3299. I devour two novels, a biography, and miscellaneous magazine articles like a tall slices of chocolate ganache. The children watch the spectacle and keep asking what's happening in my books.

3300. Craig comments, "I think worry is a comfort mechanism for you, Bethany."

3301. I think on this and wonder if I can replace the worry with strength and courage.

3302. Craig decides to speak on fear at family camp. "Faith has to replace fear," he says. "Faith, it's where you know God is in control of all things. At some point you just have to completely surrender and give it to God."

3303. I feel the weight of his words and know this is what I need.

Sunday, July 1, 2012


"Why does God LET us lie?" Jane snaps her head from side to side. She frowns and wrinkles her brow, eyes puffy and red.

I sit next to her, planted on the edge of my bed. "Because," I say, and she stares into my eyes, "if he controlled us and MADE it so we couldn't lie, we wouldn't be able to love." She holds my gaze, her face all splotches and swollen. "We can only love if we CHOOSE not to lie. Love happens when we choose." I tuck my chin and smile into her blue oceans of eyes. She blinks. I sigh.

"Momma,"she says, "will you forgive me for lying?"

I let our gaze hold, long like a bass note. I sigh. "Yeah. Jane, I forgive you." I put my arm around her then pull her back to arm's length. "I forgive you completely," I say and before she looks away, "I can do that because Jesus forgave my sins. All of them. Completely."

"Oh," she says and we pause as if the moment were a comma.

"Kinda makes you see how even good people are wicked inside and need Jesus to forgive their sins, huh?"

"Yeah," she sags her shoulders, "even I need Jesus to forgive me."

"Even you need Jesus to forgive your sins, and I need Jesus to forgive mine."

I encircle her in my arms. She rests her head on my shoulder, my cheek on her curly mop. And for the longest time we just we sit and let that soak in.


Later we all bunch up on the little black couch. I nurse Joe. They perch on the arms and take turns squeezed in next to me.  Myra, a shifting sea of knees and elbows, washes up around Joe and me like high tide.

"Did you know I think you're great?" I say and grin at Jack balanced on the sofa arm.

"Did you know I think your eyes are pretty?" he spikes back, chin tucked and eyes bright.
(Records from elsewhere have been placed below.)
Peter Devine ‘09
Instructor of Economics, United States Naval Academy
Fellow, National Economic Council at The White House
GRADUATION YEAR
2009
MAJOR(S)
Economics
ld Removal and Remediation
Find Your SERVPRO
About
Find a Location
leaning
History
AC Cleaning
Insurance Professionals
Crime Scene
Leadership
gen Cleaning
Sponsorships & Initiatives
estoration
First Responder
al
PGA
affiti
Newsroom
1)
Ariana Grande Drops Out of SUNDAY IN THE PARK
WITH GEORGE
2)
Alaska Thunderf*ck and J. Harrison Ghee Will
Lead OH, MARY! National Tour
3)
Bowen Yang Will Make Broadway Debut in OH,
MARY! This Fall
"Your shirt is pretty," Lulie adds and pokes a black flower on my tummy.

"You're pretty all over, Momma," Jane slides off the kitchen bench all tall and shoulders square.

"I think your eyes are pretty," Jack chimes again at my elbow.
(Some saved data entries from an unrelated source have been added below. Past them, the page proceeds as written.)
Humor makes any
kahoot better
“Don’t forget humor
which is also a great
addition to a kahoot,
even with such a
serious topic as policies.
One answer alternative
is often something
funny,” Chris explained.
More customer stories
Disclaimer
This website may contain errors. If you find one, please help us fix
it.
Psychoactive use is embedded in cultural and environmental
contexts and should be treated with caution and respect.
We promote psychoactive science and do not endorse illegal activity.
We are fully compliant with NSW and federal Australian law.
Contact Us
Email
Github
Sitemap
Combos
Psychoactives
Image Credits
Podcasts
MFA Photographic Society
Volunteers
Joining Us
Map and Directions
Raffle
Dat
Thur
"I love you," Jane adds, "I don't love you 'cause you're pretty. I love you cause you're you." She smiles. We all do and let the moment roll by like leaves falling in autumn as if there were a thousand more to come.
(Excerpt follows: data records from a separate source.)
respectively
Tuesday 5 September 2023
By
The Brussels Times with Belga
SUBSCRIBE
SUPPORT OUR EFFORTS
3267. "Mommy," Lucy peals, "I have practiced swimming so much I can BARELY swim."

3268. Myra nuzzles my shoulder while I nurse Joe. "Can I nurse 'im?" she asks.

3269. "Daddy, thanks for working so hard," Jane greets Craig when he gets home. He catches her eye across the room. "Aw, I love to work hard to take care of you guys," he says.

3270. "I watered some worms," Lucy announces, "so they will grow longer and we can use them we we go fishing."

3271. "Everyday is beautiful," Jane tells me, "'cause it's a day that the Lord has made."

3272. Craig works long hours all week and my mom stops by to help me cut the backing for a quilt I started eight years ago.

3273. She listens while I tell her again and again all I love about each of the children, and I glean the fields of her wisdom.

3274. Two ferns that look like wings.

3275. Drop in company between Rose Show events from Craig's mom.

3276. Jane practices the writing process. She writes about worms and colors and bike rides -- starts to memorize the moves.

3277. Lucy trounces in from out back. "There's a yellow ant on me," she says, "It already fell off. Do you think they can bite?"

3278. I begin to rise early and start a new morning routine.

3279. Bean soup with corn salsa and parmesan. 

3280. The kids and I make a picnic with Jimmy John's day old bread and whole milk Greek yogurt.

3281. Lulie tries to play Uno with Myra. "When I win, Myra, we're gonna stop this game."

3281. I see again how the key to discipline is resolve, and then marvel at how these sweet children sense even the slightest waver in steadfast resolve.